Kedua, secara prosedural, pemilihan Kepala Daerah, wakil rakyat, atau pejabat publik lainnya perlu diperketat dengan menekankan kepada calon yang memiliki kecerdasan intelektual, emosional, serta spiritual sekaligus. Fit and proper test perlu dilaksanakan oleh orang yang memiliki 3 macam kecerdasan tadi, sehingga dapat menghasilkan orang (pejabat/politisi) dengan kualitas yang lebih baik, atau minimal sama.

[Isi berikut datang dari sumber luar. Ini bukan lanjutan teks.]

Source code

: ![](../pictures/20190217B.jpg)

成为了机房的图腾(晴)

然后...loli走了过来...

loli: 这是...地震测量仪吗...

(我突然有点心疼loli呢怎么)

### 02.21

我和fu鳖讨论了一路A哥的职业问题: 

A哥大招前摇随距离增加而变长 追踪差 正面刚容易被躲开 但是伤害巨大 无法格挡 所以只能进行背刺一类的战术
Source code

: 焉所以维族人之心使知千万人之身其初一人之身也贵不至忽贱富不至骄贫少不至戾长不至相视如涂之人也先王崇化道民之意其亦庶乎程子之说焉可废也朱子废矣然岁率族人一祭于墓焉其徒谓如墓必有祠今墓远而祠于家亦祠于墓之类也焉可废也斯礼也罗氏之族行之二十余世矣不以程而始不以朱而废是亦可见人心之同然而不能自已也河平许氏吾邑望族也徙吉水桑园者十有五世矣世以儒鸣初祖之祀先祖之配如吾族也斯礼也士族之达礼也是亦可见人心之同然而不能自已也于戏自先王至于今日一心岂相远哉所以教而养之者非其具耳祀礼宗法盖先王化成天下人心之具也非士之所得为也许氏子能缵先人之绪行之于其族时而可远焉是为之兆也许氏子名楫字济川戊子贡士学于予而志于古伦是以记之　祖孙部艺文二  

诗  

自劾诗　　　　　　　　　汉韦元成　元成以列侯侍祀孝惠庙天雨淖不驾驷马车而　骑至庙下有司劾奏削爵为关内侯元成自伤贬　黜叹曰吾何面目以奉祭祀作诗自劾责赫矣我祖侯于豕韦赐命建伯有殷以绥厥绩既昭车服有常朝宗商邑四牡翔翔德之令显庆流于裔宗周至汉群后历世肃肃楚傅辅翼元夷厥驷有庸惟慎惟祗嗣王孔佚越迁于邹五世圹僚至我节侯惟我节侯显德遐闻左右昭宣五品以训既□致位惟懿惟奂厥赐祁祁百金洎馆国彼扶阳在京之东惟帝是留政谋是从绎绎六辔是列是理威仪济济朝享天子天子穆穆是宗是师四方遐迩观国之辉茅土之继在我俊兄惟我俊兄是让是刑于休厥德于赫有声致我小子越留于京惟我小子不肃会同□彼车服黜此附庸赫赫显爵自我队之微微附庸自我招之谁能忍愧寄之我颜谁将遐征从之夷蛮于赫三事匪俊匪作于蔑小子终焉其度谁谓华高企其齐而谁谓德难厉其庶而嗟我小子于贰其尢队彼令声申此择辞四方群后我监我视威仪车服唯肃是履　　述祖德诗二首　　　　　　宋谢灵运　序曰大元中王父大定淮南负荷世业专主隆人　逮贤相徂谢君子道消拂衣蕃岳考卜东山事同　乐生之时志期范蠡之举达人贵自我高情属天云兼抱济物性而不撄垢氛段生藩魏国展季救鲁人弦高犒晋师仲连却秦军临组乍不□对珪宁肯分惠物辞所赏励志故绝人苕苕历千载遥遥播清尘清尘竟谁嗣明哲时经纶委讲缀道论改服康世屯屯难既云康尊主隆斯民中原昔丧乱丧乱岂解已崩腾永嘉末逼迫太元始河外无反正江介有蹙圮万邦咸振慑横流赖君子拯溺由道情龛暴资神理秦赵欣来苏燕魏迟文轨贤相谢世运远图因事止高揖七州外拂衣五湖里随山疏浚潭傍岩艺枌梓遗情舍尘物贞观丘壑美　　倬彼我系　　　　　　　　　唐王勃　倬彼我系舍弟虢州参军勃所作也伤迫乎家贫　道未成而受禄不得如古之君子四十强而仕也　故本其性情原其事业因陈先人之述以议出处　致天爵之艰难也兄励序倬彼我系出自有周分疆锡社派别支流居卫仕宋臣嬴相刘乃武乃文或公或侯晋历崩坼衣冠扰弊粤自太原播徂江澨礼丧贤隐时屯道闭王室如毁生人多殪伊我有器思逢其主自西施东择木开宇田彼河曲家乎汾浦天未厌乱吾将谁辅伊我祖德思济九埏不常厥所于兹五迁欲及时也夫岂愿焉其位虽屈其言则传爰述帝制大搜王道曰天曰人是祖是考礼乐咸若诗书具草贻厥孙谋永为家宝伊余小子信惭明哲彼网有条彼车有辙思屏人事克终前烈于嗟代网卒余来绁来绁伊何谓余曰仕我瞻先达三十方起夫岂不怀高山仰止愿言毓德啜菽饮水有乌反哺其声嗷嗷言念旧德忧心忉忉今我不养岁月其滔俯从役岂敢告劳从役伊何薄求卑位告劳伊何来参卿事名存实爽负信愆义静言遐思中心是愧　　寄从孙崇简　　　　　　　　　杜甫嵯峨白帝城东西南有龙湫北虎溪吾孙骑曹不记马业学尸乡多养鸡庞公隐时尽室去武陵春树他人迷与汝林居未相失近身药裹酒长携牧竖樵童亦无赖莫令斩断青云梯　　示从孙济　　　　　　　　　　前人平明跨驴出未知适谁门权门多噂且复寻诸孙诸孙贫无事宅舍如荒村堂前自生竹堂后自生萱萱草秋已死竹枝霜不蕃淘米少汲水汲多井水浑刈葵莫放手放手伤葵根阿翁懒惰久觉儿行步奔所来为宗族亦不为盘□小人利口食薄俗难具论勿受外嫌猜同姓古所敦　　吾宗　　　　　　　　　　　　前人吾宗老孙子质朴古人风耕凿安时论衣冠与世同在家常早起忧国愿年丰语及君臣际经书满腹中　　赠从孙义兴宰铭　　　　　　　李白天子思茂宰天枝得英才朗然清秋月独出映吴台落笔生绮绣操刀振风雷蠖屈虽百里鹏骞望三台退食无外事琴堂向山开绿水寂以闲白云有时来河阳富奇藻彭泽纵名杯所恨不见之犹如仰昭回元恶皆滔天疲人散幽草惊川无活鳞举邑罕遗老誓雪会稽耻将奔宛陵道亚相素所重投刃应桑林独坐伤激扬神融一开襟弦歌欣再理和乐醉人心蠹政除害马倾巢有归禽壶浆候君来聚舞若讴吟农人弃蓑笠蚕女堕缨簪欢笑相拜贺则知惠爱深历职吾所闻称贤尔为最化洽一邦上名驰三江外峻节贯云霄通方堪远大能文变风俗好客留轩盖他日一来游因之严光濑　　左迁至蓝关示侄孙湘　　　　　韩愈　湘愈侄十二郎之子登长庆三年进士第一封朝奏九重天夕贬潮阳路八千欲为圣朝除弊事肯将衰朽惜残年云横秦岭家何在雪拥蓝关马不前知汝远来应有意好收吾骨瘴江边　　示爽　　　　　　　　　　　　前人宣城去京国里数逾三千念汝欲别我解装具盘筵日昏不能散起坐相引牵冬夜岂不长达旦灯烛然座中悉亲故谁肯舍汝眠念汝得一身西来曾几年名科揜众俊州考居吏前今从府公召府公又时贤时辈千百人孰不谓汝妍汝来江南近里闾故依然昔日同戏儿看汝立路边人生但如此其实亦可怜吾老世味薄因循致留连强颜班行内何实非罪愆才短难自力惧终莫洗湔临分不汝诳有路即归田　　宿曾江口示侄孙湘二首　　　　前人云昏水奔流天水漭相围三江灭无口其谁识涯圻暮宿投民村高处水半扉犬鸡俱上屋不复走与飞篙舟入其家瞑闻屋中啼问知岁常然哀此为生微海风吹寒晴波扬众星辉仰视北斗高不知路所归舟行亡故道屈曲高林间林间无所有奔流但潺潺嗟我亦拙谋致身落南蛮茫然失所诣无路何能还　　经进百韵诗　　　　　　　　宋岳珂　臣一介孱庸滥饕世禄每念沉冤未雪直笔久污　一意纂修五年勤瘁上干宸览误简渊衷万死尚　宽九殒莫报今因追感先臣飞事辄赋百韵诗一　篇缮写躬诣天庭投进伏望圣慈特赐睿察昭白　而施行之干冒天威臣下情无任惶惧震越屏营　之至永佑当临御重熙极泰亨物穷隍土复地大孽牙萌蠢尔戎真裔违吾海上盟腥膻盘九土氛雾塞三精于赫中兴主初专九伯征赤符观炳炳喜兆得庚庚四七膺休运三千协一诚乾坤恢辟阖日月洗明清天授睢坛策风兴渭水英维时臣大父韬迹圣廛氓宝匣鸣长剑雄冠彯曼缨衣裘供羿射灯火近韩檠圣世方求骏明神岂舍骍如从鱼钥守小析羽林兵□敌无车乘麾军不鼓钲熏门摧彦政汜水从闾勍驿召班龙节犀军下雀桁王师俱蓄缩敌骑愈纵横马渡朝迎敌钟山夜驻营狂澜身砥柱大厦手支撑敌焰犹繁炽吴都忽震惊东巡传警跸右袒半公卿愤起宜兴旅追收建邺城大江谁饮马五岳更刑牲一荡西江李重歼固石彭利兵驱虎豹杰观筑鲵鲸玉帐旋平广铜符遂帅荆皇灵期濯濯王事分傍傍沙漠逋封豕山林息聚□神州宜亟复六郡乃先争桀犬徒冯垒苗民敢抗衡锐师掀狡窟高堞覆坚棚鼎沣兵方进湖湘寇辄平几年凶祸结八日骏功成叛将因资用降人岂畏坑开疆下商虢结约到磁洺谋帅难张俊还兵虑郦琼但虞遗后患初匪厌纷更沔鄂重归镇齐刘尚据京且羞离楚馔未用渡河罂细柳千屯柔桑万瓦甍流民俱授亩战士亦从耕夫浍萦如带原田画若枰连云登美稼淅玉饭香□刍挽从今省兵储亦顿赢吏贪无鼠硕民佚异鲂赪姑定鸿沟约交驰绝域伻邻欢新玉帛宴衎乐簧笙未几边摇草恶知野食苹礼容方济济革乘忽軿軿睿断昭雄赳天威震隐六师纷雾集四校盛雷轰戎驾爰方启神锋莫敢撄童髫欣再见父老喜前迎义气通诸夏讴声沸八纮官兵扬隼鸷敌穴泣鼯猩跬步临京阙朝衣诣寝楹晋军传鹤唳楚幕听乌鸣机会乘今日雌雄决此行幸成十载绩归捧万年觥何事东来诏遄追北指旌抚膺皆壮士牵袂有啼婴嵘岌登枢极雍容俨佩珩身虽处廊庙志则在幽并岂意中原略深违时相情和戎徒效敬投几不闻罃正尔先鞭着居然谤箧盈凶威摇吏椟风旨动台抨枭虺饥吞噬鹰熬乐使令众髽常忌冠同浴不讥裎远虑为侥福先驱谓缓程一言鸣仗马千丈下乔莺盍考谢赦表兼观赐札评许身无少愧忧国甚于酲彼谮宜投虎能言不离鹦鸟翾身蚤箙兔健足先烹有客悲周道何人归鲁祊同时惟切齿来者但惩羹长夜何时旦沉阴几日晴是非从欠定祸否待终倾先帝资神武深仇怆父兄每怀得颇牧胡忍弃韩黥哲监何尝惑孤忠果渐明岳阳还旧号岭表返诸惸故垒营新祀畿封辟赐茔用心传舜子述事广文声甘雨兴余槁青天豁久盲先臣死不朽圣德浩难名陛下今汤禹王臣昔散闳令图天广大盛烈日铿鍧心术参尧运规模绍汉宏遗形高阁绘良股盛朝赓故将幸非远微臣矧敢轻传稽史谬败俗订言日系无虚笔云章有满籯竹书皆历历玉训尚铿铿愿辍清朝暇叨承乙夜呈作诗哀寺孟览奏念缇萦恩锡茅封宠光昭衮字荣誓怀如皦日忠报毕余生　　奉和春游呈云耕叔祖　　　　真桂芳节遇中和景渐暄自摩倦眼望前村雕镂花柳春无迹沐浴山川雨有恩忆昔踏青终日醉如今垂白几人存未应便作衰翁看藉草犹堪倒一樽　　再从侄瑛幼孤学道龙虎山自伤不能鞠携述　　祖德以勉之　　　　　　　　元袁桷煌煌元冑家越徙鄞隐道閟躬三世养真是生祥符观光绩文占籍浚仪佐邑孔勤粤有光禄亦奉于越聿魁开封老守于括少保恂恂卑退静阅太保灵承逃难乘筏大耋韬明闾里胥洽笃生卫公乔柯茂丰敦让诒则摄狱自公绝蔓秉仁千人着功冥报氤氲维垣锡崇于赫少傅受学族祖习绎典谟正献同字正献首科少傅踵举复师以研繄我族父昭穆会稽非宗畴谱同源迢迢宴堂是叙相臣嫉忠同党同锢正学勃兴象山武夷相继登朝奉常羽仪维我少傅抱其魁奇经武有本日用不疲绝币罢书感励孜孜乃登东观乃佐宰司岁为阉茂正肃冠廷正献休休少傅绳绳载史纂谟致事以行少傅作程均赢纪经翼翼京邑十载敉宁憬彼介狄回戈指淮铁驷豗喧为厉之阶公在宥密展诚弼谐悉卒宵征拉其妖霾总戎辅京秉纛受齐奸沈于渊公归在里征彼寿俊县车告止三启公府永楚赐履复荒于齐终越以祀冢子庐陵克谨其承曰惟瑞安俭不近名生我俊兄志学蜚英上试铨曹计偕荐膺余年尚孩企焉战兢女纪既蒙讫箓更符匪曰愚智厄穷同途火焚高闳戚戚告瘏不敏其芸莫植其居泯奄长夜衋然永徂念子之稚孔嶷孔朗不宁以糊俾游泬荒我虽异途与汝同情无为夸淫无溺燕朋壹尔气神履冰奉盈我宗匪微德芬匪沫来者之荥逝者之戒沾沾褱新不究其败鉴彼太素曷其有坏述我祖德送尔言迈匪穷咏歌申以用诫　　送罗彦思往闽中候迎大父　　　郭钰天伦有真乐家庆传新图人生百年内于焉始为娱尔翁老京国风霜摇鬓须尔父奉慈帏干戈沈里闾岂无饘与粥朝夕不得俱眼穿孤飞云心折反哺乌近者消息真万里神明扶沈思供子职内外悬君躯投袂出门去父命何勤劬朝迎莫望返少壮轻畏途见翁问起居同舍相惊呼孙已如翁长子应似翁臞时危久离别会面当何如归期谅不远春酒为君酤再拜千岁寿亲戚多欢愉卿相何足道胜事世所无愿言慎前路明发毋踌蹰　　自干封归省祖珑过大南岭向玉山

Akhirnya, untuk menjaga kewibawaan, perlu kiranya dibentuk suatu aturan, kode etik, atau semacam ‘tata tertib’ yang memberikan sanksi kepada setiap subyek hukum (individu maupun badan) yang melecehkan lembaga publik. Selama ini, aturan semacam itu baru diberlakukan untuk lembaga kepresidenan (termasuk simbol-simbol negara lainnya) dan lembaga peradilan (sebagai simbol keadilan dengan konsep contempt of court). Namun perlu digarisbawahi bahwa gagasan ini hanya layak untuk diperjuangkan sepanjang ada definisi dan cakupan yang tegas tentang konsep ‘pelecehan lembaga publik’ ini. Inilah beberapa agenda kita kedepan yang perlu dijalankan sebagai kelengkapan dari program reformasi secara total.

Tulisan ini dipublikasikan di Harian Suara Pembaruan, 13 Aagustus 2002.